Negli ultimi 30 anni la tecnologia ha rivoluzionato il gioco del golf in maniera sempre più incisiva: tutto è iniziato con la rivoluzione dei materiali, quando i primi metalwood nel giro di pochi anni hanno mandato in soffitta i legni in persimon carteggiati a mano e l’acciaio degli shaft ha ceduto il posto a leghe e composti che un tempo erano ad uso esclusivo dell’industria aerospaziale.

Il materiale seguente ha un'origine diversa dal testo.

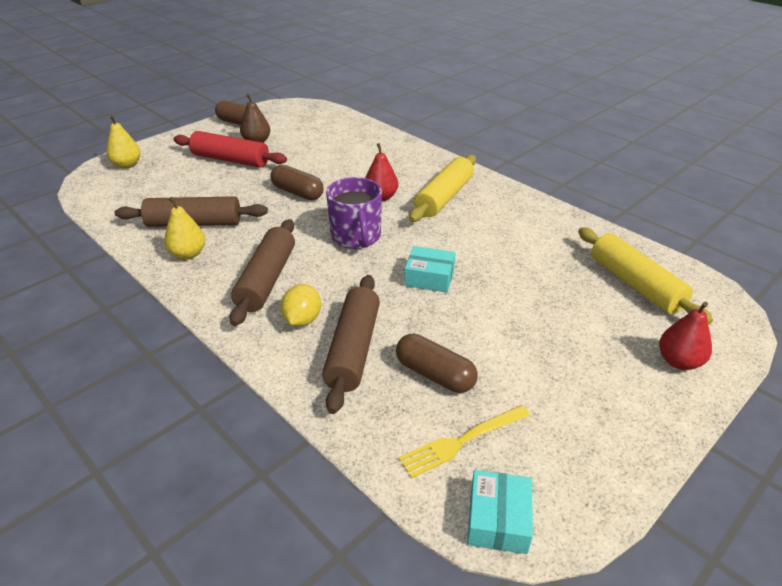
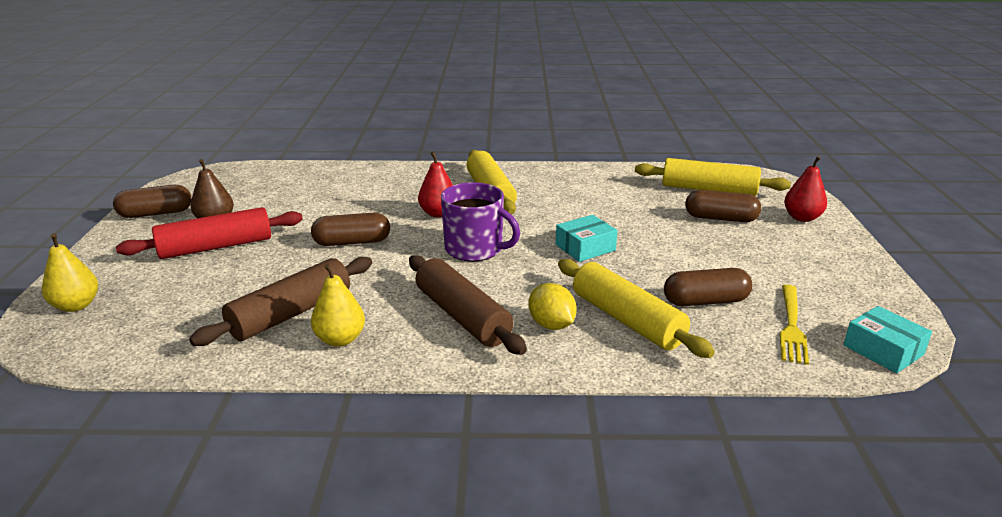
camera: 45 degrees left, 10 degrees down
brown rolling pin [322,275,380,414] -> yellow rolling pin [558,259,715,358]
none -> brown capsule [685,190,761,222]

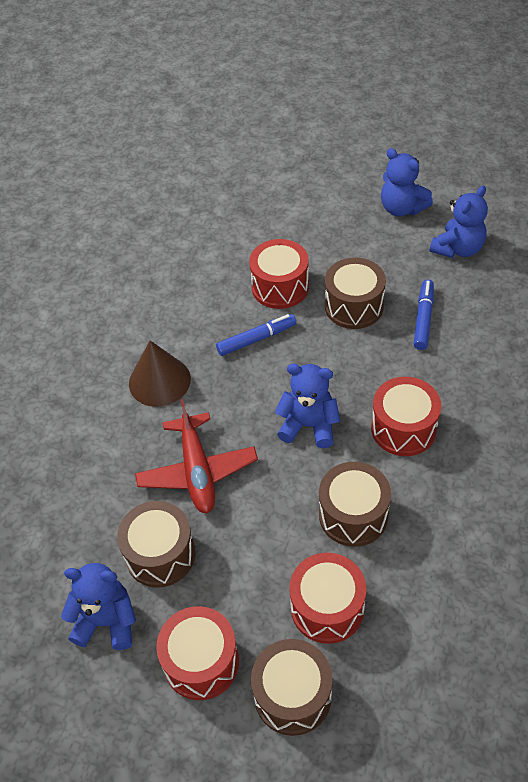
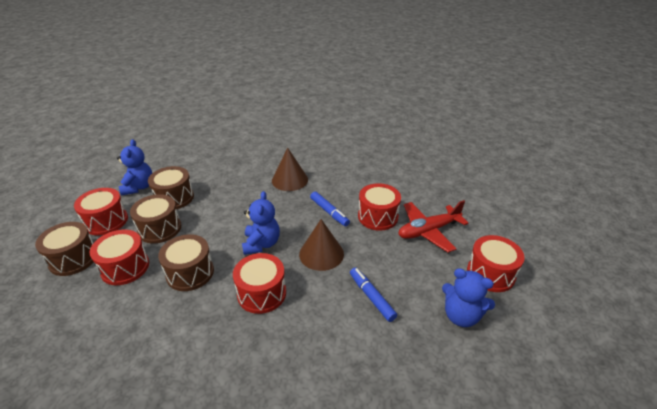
camera: 75 degrees right, 15 degrees down
red plane [135,399,258,513] -> red plane moved to [398,200,469,252]
brown drum [325,258,386,329] -> brown drum moved to [130,194,181,243]
blue teddy bear [381,148,433,216] -> red drum [467,235,525,292]
blue marker [414,280,434,350] -> blue marker turned 120 degrees counterclockwise [350,268,397,322]
none -> brown cone [299,219,344,271]

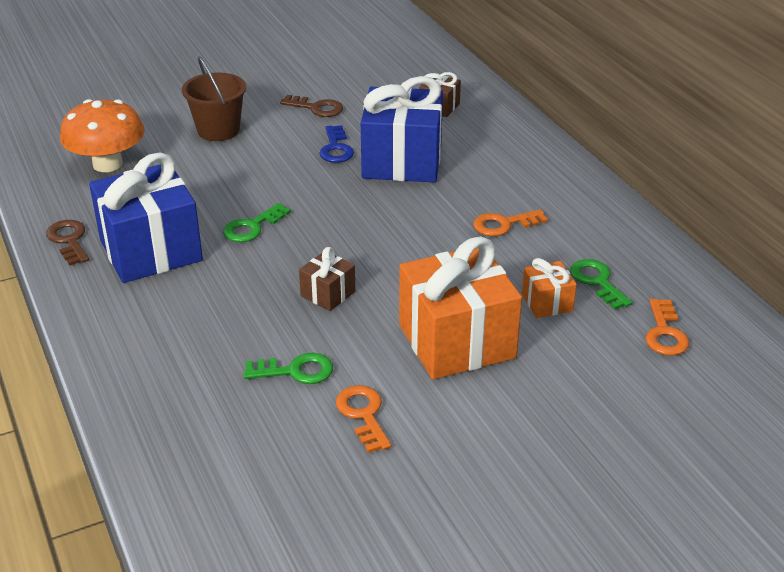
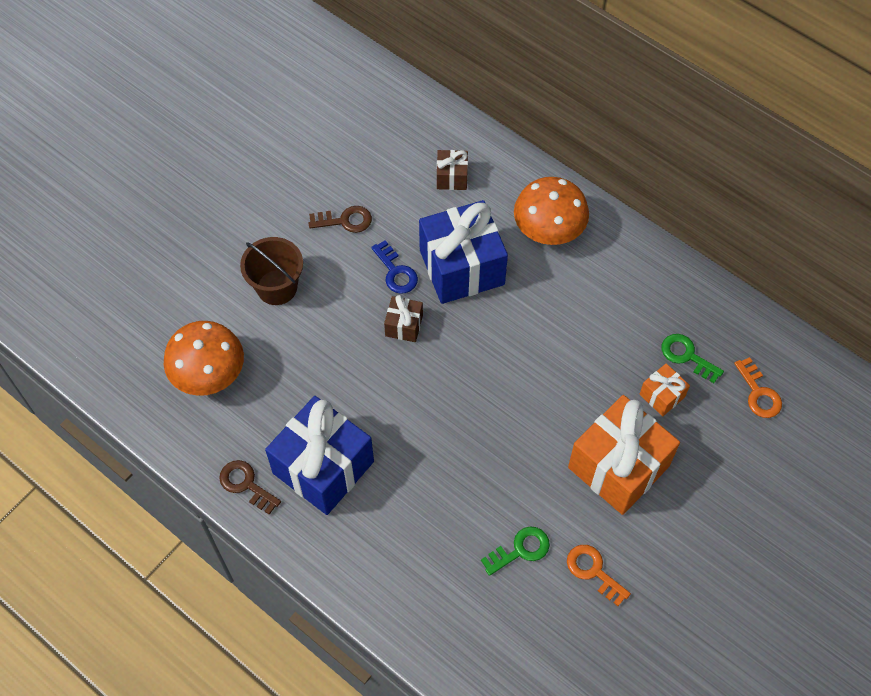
camera: 25 degrees left, 25 degrees up
green key [223,203,291,242] -> none
brown gift [299,247,355,311] -> brown gift moved to [384,295,423,342]
orange key [473,209,548,236] -> none
none -> orange mushroom [514,177,589,245]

Poi è arrivato il disegno CAD che ha permesso di progettare le teste dei bastoni con una migliore distribuzione dei pesi e delle masse, consentendo di avere facce più grandi, angoli di lancio migliori e un margine di errore sempre più ridotto. Quello che due decenni fa era il loft di un ferro 7, oggi lo troviamo sul ferro 9; non esiste più il ferro 1, che suscitava un senso di ammirazione in chiunque lo vedesse estrarre da una sacca, semplicemente perché oggi si chiama ferro 3. La stessa cosa è avvenuta rispetto al gioco in campo: il paletto dei 150 metri da cui partivamo a contare i passi ha ceduto il posto al telemetro laser, e ormai anche questo sta diventando un pezzo di tecnologia desueta.
Da qualche anno è in atto una nuova rivoluzione, guidata dall’intelligenza artificiale che sta espandendo la sua influenza in ogni campo, e il campo da golf non fa eccezione. La serie Mavrik di Callaway è stata progettata utilizzando la I.A. per analizzare oltre 15.000 possibili architetture della faccia del bastone e arrivare ad un design praticamente perfetto; i sistemi di tracciamento come Trackman sono sempre più sofisticati e consentono di assemblare bastoni su misura per ogni giocatore: il club fitting che un tempo era esclusivamente riservato ai giocatori più forti, oggi è uno strumento utilizzato praticamente da ogni golfista che non sia un neofita; le applicazioni basate sul GPS sono ormai così precise che possono suggerire la strategia migliore da qualsiasi punto del campo, tenendo conto in tempo reale delle condizioni atmosferiche e climatiche.
Eppure, in questo straordinario progresso tecnologico, una parte fondamentale del gioco è ancora governata da un altro tipo di I.A.: l’Istinto Animale. Quando giochi un putt da 15, 18 metri e colpisci la palla con la forza giusta perché si fermi accanto alla buca, quando affondi i piedi nel bunker per sentire la consistenza della sabbia e capire come devi giocare quell’uscita, quando strappi un ciuffo d’erba per vedere come tira il vento e decidere in che modo compensarne l’intensità, tutto questo è il retaggio di centinaia di giri di campo e migliaia di colpi tirati, che ti lasciano nella testa e nelle mani un’esperienza che probabilmente mai nessun computer sarà in grado di riprodurre.
Il golf è sicuramente diventato più facile grazie alla tecnologia, ma per fortuna non ha perso nulla del fascino che esercita su di noi da quando lo abbiamo scoperto.